September 14, 2005

I’ve been to New Orleans once in my life. I toured with the band JZ Barrell, through the east coast and the south. We played two shows in New Orleans in one night. One was at the Mermaid Room (?) I think. Later we went to a party at someone’s house which had more indie rock posters than I’d ever seen at a record store. The house and the club are probably under water. We arrived right after Mardi Gras so the city was like a ghost town, in recovery.

That’s the sum of my experience in N.O. Been listening to John Coltrane’s "Alabama" in response to Katrina. It’s described here:

In the early morning of Sunday, September 15, 1963, a gaggle of malcontents planted 12 sticks of dynamite in a window well outside the 16th Street Baptist Church in Birmingham, Alabama. The dynamite exploded eight hours later killing Denise McNair, 11, and Cynthia Wesley, Carole Robertson and Addie Mae Collins, all 14, in the process galvanizing the Civil Rights Movement. Three months later, on November 18, 1963, John Coltrane stepped up to the microphone in fabled Englewood, NJ studio of one Rudy Van Gelder and over a McCoy Tyner Tremolo, blew his searing and definitive statement on the subject of the bombing— "Alabama." "Alabama" is the single most provocative piece on what is considered one of the most well rounded John Coltrane live recordings, Coltrane Live at Birdland.

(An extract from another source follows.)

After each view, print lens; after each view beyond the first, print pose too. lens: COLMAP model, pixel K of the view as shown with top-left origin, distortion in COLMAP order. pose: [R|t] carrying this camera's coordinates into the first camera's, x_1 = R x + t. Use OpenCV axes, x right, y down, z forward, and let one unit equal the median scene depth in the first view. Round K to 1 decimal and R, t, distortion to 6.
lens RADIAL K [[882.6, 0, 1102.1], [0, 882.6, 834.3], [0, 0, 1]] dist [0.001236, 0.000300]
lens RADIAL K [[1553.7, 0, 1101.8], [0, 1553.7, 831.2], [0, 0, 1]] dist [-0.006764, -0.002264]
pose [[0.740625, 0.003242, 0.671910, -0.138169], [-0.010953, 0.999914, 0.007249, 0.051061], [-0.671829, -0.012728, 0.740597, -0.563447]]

I’d put up an mp3 if I could but my former system for putting up mp3s is mysteriously broken. I have a black thumb with technology. I think Castpost would ban me for putting up copyrighted material. Anyway, buy or play Live at Birdland, great record.

I also found this in my brother’s collection of LPs:

Fiddle King

"The Godfather of Cajun music." Makes you realize how much history is there. The place can’t be bulldozed.